Durante la etapa comprendida entre 1903 y 1913, una nueva técnica de tinción, la del «nitrato de plata reducido» abrirá nuevas vías a la investigación cajaliana. La nueva técnica, le permite discernir con nitidez las «neurofibrillas» que componen el protoplasma de la neurona y se extienden hacia las prolongaciones dendríticas del cuerpo celular, defender la teoría neuronal frente al «neorreticularismo» e iniciar, siempre mediante la exploración micrográfica, estudios acerca de la fisiología de la célula nerviosa.

Da a luz trabajos tan sugestivos como uno de 1919 acerca de las células retinianas de axón corto, vive muy activamente la polémica respecto del «tercer elemento» del sistema nervioso.

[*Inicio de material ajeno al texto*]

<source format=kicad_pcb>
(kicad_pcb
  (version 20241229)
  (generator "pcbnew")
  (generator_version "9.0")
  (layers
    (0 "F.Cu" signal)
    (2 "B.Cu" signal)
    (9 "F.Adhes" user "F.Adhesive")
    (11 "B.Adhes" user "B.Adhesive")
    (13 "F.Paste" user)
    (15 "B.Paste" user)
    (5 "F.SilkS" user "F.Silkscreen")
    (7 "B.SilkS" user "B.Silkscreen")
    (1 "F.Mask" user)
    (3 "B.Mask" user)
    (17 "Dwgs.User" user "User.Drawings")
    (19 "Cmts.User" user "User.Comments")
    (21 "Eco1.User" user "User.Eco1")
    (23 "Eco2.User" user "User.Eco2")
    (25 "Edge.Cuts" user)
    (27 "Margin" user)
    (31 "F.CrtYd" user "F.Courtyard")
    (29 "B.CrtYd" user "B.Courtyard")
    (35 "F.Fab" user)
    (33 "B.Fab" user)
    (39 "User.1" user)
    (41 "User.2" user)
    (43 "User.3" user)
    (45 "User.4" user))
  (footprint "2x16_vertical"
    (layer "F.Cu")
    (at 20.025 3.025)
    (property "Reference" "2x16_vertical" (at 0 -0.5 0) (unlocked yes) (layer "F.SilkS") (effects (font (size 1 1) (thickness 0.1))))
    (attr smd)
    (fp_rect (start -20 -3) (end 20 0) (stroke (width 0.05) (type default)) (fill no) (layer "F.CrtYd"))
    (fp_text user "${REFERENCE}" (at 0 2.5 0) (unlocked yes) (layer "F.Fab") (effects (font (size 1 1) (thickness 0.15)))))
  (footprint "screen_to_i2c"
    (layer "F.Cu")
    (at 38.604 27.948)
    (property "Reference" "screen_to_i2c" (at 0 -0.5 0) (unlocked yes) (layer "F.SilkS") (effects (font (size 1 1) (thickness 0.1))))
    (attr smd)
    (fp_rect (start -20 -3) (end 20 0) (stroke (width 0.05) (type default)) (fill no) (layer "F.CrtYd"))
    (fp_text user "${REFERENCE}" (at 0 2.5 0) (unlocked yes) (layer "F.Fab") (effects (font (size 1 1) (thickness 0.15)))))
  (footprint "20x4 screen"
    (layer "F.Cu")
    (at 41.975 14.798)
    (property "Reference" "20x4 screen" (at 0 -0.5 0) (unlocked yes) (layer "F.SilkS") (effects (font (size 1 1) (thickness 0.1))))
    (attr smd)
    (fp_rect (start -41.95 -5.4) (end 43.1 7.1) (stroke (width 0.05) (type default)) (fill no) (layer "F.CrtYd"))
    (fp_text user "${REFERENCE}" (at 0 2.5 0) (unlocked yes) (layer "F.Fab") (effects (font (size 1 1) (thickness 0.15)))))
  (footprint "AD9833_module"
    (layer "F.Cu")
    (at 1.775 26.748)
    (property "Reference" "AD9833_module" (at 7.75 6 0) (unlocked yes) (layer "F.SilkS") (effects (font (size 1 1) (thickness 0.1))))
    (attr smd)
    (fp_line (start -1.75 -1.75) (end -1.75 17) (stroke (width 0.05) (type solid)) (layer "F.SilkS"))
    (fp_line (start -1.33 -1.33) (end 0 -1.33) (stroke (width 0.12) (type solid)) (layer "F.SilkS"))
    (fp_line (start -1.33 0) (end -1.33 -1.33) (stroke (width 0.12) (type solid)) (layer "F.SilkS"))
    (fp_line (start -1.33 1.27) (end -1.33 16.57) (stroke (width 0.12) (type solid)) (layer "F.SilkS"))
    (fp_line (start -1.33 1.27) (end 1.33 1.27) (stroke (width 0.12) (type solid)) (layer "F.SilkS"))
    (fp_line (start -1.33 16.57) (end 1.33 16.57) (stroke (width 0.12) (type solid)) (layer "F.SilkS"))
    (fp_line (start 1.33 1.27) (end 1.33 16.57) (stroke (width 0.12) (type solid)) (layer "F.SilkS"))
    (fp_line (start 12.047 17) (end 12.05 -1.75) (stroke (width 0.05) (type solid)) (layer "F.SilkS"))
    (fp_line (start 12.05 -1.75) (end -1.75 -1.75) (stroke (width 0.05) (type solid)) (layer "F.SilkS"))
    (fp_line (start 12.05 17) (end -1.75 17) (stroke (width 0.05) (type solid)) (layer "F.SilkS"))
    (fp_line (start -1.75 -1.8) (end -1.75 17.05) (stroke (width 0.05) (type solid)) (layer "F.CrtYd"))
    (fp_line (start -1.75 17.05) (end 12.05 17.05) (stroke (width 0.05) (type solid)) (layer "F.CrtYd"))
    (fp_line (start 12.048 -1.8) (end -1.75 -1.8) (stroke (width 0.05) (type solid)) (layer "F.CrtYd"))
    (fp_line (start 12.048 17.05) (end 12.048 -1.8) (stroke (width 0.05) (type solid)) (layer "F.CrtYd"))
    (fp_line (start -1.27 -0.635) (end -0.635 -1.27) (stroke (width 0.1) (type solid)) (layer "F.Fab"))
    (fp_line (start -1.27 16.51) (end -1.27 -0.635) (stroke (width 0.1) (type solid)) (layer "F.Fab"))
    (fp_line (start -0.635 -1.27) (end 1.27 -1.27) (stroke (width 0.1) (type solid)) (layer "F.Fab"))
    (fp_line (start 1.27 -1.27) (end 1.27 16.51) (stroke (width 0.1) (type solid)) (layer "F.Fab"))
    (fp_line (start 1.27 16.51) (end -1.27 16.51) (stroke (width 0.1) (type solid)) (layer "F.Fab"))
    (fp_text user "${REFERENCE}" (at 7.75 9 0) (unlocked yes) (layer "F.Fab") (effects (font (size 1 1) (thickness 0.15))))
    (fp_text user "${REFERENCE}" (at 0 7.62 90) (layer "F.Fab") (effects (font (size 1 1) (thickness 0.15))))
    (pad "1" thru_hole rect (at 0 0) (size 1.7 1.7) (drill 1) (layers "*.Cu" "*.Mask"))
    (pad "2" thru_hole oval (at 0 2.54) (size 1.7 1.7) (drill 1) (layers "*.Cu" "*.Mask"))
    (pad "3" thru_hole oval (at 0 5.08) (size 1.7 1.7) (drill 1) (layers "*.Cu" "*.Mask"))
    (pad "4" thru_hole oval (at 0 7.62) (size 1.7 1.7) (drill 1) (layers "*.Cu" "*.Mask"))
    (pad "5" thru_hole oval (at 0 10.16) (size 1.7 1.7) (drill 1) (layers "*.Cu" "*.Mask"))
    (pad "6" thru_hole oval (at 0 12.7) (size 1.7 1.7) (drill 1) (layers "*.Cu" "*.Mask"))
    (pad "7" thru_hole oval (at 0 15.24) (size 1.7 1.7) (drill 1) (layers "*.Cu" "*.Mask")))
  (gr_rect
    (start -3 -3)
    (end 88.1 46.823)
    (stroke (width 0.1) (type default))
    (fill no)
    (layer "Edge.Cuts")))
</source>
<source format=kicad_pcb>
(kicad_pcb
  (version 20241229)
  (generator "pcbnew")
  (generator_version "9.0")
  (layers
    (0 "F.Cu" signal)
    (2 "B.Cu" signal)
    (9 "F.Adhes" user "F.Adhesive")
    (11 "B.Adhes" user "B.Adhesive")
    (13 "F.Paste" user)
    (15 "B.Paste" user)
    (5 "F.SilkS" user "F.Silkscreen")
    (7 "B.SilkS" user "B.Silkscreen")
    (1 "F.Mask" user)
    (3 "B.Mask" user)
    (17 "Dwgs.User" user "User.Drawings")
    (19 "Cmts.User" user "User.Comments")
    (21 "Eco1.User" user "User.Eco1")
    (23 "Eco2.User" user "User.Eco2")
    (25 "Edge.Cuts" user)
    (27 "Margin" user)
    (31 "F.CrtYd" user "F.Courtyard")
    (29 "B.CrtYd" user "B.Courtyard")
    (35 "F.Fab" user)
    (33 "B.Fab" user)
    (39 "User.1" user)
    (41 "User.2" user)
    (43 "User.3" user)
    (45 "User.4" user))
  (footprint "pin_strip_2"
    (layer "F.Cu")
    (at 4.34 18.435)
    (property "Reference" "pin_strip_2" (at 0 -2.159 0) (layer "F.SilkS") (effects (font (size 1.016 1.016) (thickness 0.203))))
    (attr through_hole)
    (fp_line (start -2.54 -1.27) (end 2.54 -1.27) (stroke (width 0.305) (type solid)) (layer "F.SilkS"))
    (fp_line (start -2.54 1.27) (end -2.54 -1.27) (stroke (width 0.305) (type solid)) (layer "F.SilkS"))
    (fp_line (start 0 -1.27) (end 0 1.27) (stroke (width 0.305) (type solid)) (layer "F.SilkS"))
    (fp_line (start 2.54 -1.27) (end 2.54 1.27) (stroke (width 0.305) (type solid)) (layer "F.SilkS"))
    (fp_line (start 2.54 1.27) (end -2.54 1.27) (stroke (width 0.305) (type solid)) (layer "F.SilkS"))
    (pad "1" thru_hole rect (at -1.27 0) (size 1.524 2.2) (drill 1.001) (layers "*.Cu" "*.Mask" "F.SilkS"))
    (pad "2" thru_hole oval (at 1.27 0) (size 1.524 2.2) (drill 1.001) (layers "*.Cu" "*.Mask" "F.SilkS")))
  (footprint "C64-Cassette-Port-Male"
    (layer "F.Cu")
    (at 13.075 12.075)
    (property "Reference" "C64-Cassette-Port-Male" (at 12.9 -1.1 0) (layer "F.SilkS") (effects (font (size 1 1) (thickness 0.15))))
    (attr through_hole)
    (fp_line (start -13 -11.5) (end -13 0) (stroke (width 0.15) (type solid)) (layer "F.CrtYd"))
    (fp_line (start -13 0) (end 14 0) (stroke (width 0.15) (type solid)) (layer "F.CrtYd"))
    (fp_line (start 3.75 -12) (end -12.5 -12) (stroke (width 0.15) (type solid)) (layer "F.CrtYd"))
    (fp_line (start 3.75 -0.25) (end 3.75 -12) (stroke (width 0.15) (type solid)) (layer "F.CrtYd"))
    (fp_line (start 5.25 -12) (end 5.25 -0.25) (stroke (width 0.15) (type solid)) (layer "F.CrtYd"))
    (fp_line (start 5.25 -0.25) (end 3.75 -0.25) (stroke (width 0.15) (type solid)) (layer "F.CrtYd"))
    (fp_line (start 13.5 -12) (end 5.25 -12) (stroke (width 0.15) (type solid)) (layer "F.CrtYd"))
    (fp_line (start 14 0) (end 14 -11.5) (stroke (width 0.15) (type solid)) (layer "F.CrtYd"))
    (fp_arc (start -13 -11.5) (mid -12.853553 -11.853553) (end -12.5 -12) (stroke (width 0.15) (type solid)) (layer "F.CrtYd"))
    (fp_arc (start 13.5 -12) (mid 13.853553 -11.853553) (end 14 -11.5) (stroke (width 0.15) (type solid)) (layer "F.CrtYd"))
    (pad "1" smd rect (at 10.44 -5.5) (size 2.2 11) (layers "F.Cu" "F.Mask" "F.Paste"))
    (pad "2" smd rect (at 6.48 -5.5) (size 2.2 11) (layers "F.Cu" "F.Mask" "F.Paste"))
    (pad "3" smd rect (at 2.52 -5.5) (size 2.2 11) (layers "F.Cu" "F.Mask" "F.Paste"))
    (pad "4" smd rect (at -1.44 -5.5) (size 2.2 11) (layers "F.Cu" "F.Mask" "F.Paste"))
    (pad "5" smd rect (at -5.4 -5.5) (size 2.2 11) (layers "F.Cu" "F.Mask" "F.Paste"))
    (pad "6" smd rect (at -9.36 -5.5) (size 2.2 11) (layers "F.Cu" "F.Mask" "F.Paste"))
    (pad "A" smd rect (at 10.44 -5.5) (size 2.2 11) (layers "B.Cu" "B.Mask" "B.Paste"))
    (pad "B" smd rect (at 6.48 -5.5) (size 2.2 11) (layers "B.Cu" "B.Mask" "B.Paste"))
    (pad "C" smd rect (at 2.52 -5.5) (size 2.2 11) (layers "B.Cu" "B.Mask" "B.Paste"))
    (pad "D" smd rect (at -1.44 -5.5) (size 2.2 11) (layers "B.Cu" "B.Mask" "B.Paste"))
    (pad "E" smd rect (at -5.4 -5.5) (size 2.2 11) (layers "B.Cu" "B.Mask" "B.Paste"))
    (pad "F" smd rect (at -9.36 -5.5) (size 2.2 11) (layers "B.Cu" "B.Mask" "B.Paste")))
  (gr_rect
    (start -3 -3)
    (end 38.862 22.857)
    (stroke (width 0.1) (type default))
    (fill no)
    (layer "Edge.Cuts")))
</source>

Al lado de esta genial obra científica debe ponerse, la obra literaria del sabio: Cuentos de vacaciones (1905), Charlas de café (1921) y los ensayos de que más adelante se hará mención. La creación literaria fue para Cajal, una evasión y un recurso para pasar de «lo que se ve» a «lo que realmente es». Para un sabio, otro modo de ejercitar la tarea para él primaria: el conocimiento racional de la realidad.

Su premio

Una mañana de octubre de 1906, Cajal recibió un telegrama procedente  Emil Holmgren, catedrático de la Facultad de Medicina de Estocolmo, que decía escuetamente: “Instituto Caroline le concede Premio Nobel.” Unos días más tarde nuestro histólogo se enteró de que compartía el galardón con Camilo Golgi.

Recibía así, un tributo  a su posición única en la ciencia aunque trató de ocultar la concesión del premio. La prensa de toda España divulgó la noticia, con lo que dieron comienzo las temidas molestias. “De todo hubo -escribió Cajal- y a todo debí resignarme, agradeciendo y deplorando a un tiempo, con la sonrisa en los labios y la tristeza en el alma.” En pueblos y ciudades de nuestro país se ponía su nombre a calles y plazas, hasta llegaron a venderse chocolates y limonadas “Cajal”. Don Santiago tuvo que abandonar su trabajo y ocupar sus días en la contestación de una masa de felicitaciones.

Ya en Suecia,  Cajal se encontró rodeado de individuos que difícilmente podían armonizar en el plano intelectual. 

Todos recibieron la medalla y el diploma correspondientes de manos del monarca sueco. Cada laureado debía exponer en términos generales los objetivos y resultados de su trabajo. Cajal dio su conferencia el 12 de diciembre.